Before Frank even got a chance to knock, his son answered the door. As always, Frank was amazed at how big Jimmy had gotten.
"Sit down, Dad" said Jimmy, as his father began to look the place over. It was strange, but the first thing that struck him was how little it was like the house his son had grown up in. Decorated with primitive art objects and filled with unusual and savory smells from the kitchen, it would have seemed more like a place for a policeman to raid rather than live in had it not been so clean.
"So, Dad, feeling any better?" his son asked awkwardly. Frank couldn't blame him. What could be said at a time like this? It could hardly be easy. Neither was writing off a potential source of descendants, but still.... never mind. The older man wracked his mind for the appropriate term for the person in the next room who was putting the finishing touches on dinner. Roommate? Was spouse too strong a word? Frank didn't want to start things off on the wrong foot....

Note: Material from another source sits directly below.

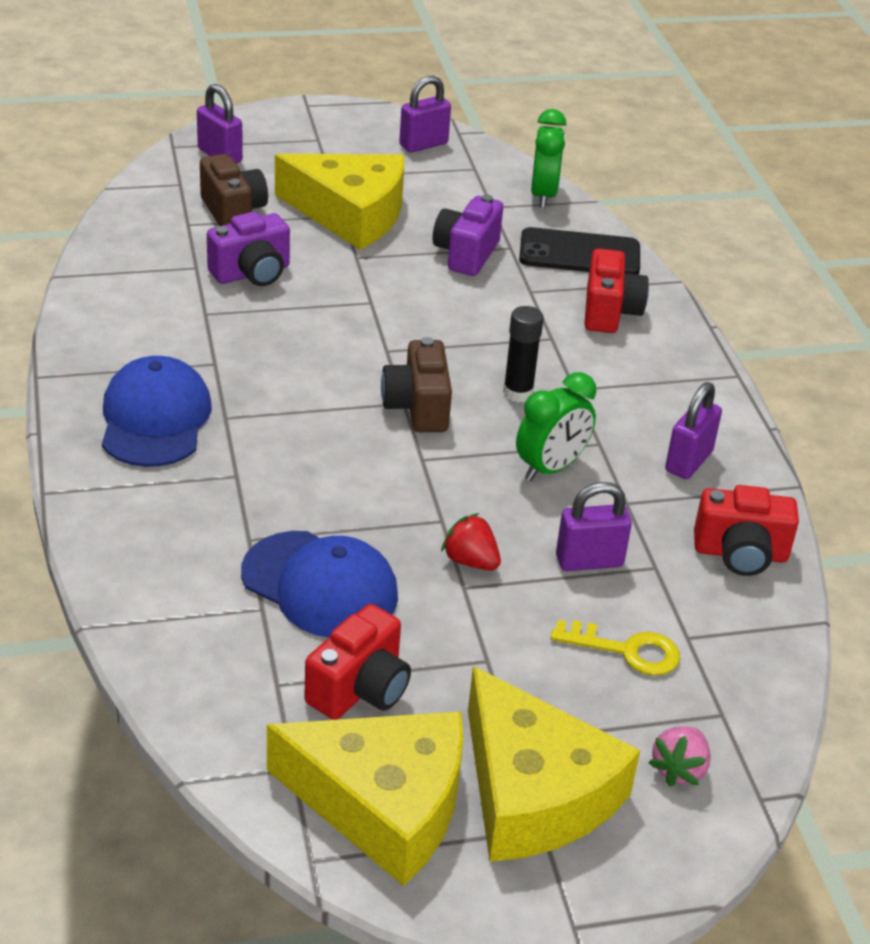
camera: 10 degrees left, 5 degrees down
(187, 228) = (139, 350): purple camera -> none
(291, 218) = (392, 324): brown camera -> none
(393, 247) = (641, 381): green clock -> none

"I'm fine, Jimmy, thanks to you and your ... er ... that is...." his father trailed off. It seemed the man still couldn't say it. Senses, two syllables, three individual letters. Was it such a hard word? Any third grader could say it. The old man seemed so hesitant, so scared. An odd thing, because what had always struck Jim about his father was his confidence. Whether he actually proved to be right or wrong in the end, at the time the old man was always sure. What was bothering him so much, Jim wondered, is he still trying to cope with 'I fathered Superman'? Thankfully, Sandburg called them to the table. The fresh bread was hot and perfect ; snowy white in color, speckled with just enough bran for flavor. Blair had outdone himself, taking care of the awkwardness by making speech unnecessary. The bread was followed by a gumbo so hot that it steamed the elder Ellison's glasses, and was accompanied by cold fresh lemonade. The very smell of the gumbo, rich in the odors of peppers, okra, and the crayfish themselves, almost sent Jim's smell receptors into overload. With the help of this culinary background, Blair managed to steer what there was of the conversation towards the safe grounds of a virtual monologue on the history of New Orleans and the mixture of truth and fiction in the Jean Lafitte legend.

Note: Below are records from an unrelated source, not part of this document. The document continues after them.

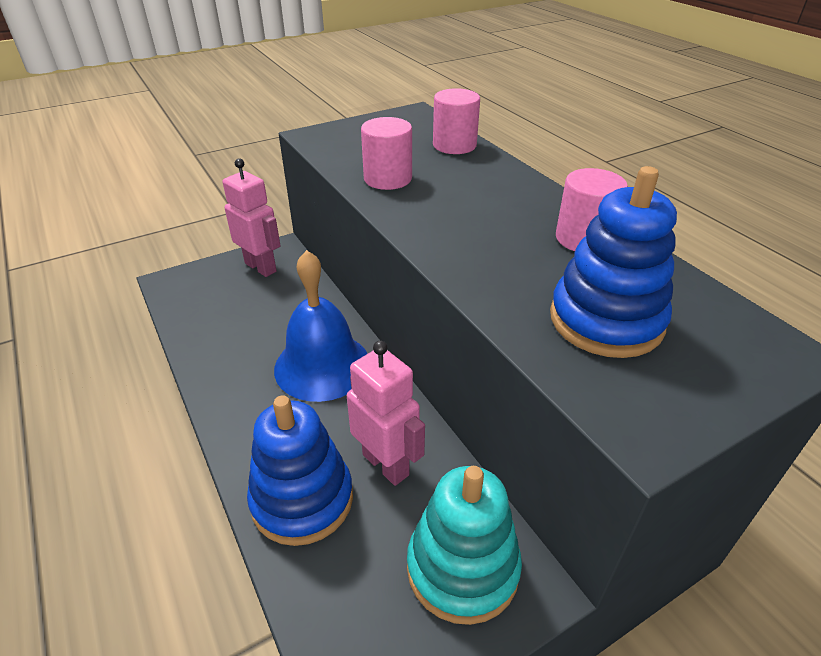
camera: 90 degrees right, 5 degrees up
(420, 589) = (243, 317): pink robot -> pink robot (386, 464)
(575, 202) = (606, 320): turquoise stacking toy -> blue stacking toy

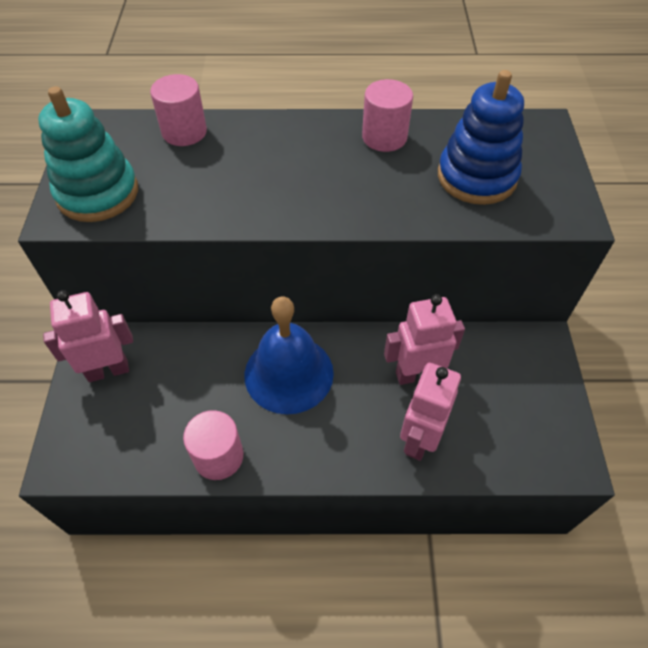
camera: 60 degrees left, 15 degrees up
(302, 499) = (419, 439): blue stacking toy -> pink robot
(387, 179) = (205, 199): pink cylinder -> pink cylinder (218, 456)
(462, 568) = (516, 370): turquoise stacking toy -> turquoise stacking toy (97, 193)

Over coffee and the most amazing blackberry pie Jim had ever eaten, his friend again turned the conversation, this time to a mini lecture on the less gruesome aspects of voodoun.

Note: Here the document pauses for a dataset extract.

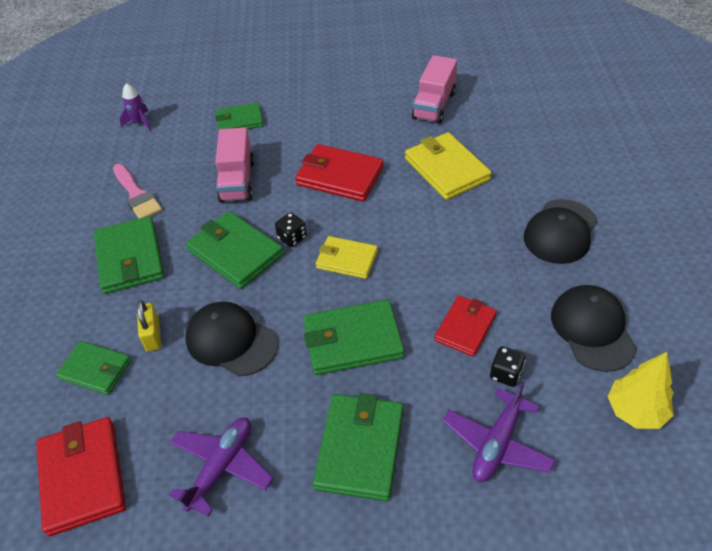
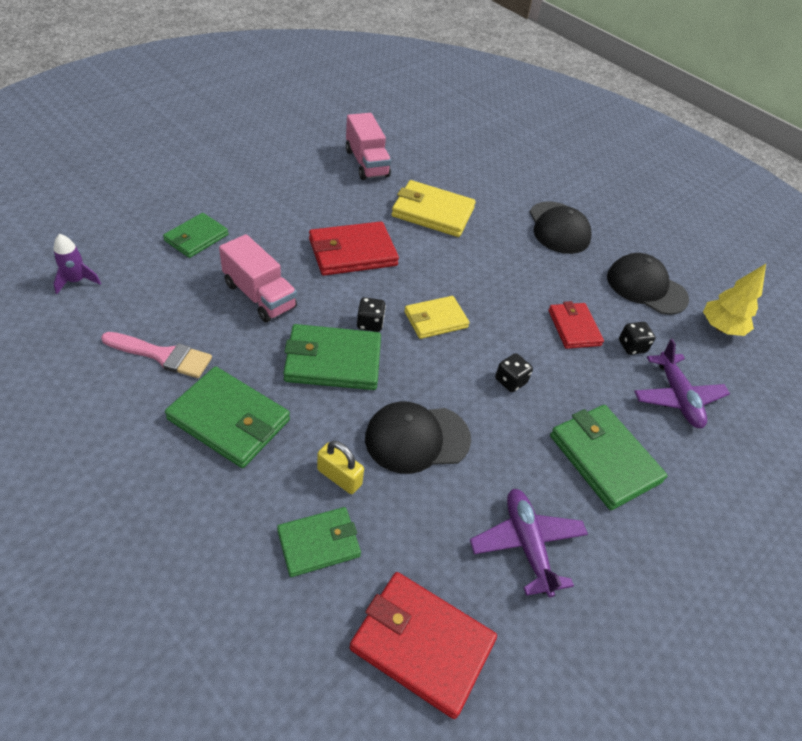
camera: 50 degrees left, 0 degrees up
(352, 340) = (510, 381): green wallet -> black dice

As the last of the coffee was drained down, Jim's father was gently shepherded out the door.
Breathing a sigh of relief, Blair collapsed on the couch next to Jim. The dishes could wait.
"What was that, Chief?' Jim smirked, "Reconciliation by gluttony?"
"What did you think it was?" Blair asked, smiling tiredly at his best friend, as he picked up the remote. "I hear there's a documentary on channel twelve tonight about the feeding habits of lions. In comparison it should be restful."
Wandering back to his car, Frank Ellison couldn't help but smile. Maybe his son hadn't done so badly after all. There wouldn't be any grandchildren coming from that direction, but God that boy could cook!